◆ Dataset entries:
= = = = =
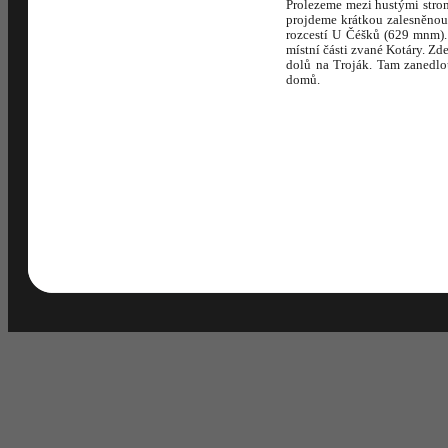
Prolezeme mezi hustými stro
projdeme krátkou zalesněnou
rozcestí U Čéšků (629 mnm).
místní části zvané Kotáry. Zd
dolů na Troják. Tam zanedlo
domů.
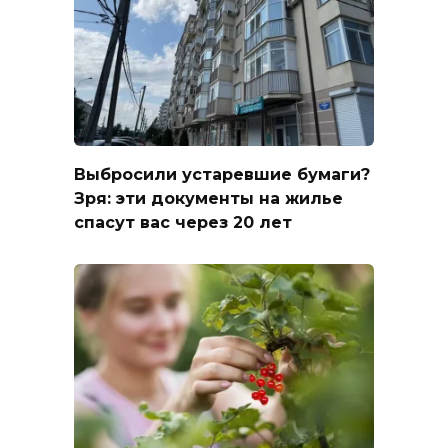
Выбросили устаревшие бумаги?
Зря: эти документы на жилье
спасут вас через 20 лет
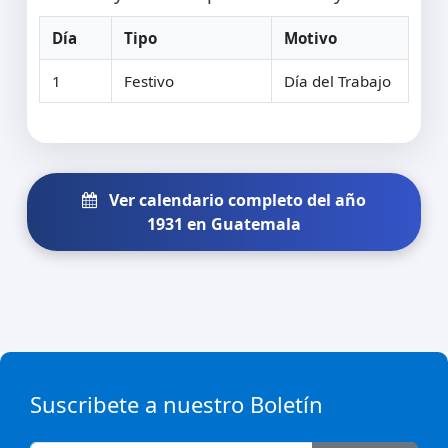
Día
Tipo
Motivo
1
Festivo
Día del Trabajo
Ver calendario completo del año
1931 en Guatemala
Suscribete a nuestro Boletín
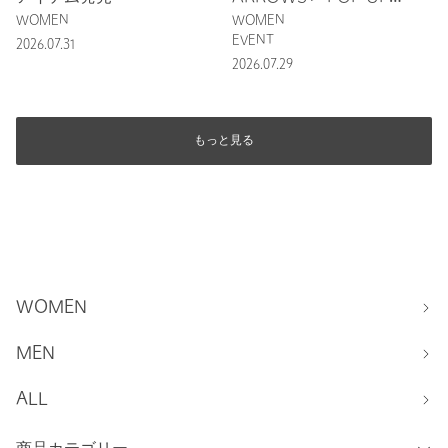
STORE
WOMEN
WOMEN
EVENT
2026.07.31
2026.07.29
もっと見る
WOMEN
MEN
ALL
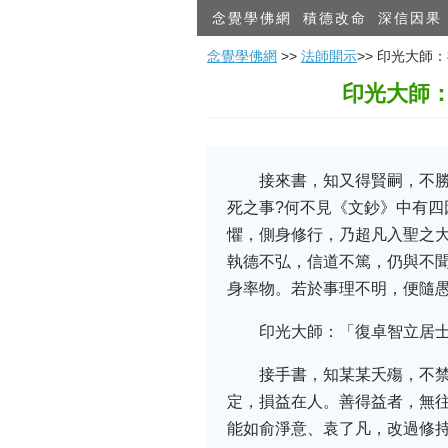
念覺學佛網
積德改命
深信因果
念覺學佛網
>>
法師開示
>> 印光大
印光大師
接來書，知又得賢嗣，不
死之事?何不見《文鈔》中有四
懼，側身修行，乃超凡入聖之
執德不弘，信道不篤，仍與不
身率物。若於事理不明，便隨愚
印光大師：「復卓智立居
接手書，知某某夭殤，不
定，損益在人。善得益者，無
能如俞淨意、袁了凡，改過修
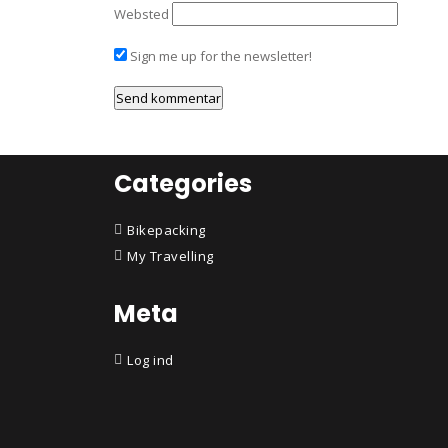
Websted
Sign me up for the newsletter!
Categories
Bikepacking
My Travelling
Meta
Log ind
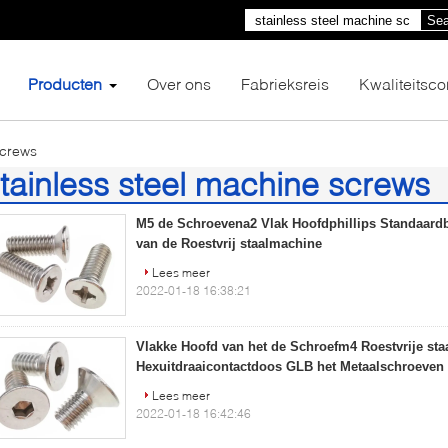
Sea
Producten
Over ons
Fabrieksreis
Kwaliteitsco
screws
tainless steel machine screws
3)
M5 de Schroevena2 Vlak Hoofdphillips Standaard
van de Roestvrij staalmachine
Lees meer
2022-01-18 16:38:21
Vlakke Hoofd van het de Schroefm4 Roestvrije sta
Hexuitdraaicontactdoos GLB het Metaalschroeven
Lees meer
2022-01-18 16:42:46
= = = = =
◆ PROBLEM: Every line above should be duplicated exactly; the pictures are to be left out.

◆ RESULT FOR THIS TASK:
Prolezeme mezi hustými stro
projdeme krátkou zalesněnou
rozcestí U Čéšků (629 mnm).
místní části zvané Kotáry. Zd
dolů na Troják. Tam zanedlo
domů.
Выбросили устаревшие бумаги?
Зря: эти документы на жилье
спасут вас через 20 лет
Día
Tipo
Motivo
1
Festivo
Día del Trabajo
Ver calendario completo del año
1931 en Guatemala
Suscribete a nuestro Boletín
STORE
WOMEN
WOMEN
EVENT
2026.07.31
2026.07.29
もっと見る
WOMEN
MEN
ALL
念覺學佛網
積德改命
深信因果
念覺學佛網
>>
法師開示
>> 印光大
印光大師
接來書，知又得賢嗣，不
死之事?何不見《文鈔》中有四
懼，側身修行，乃超凡入聖之
執德不弘，信道不篤，仍與不
身率物。若於事理不明，便隨愚
印光大師：「復卓智立居
接手書，知某某夭殤，不
定，損益在人。善得益者，無
能如俞淨意、袁了凡，改過修
Websted
Sign me up for the newsletter!
Categories
Bikepacking
My Travelling
Meta
Log ind
Sea
Producten
Over ons
Fabrieksreis
Kwaliteitsco
screws
tainless steel machine screws
3)
M5 de Schroevena2 Vlak Hoofdphillips Standaard
van de Roestvrij staalmachine
Lees meer
2022-01-18 16:38:21
Vlakke Hoofd van het de Schroefm4 Roestvrije sta
Hexuitdraaicontactdoos GLB het Metaalschroeven
Lees meer
2022-01-18 16:42:46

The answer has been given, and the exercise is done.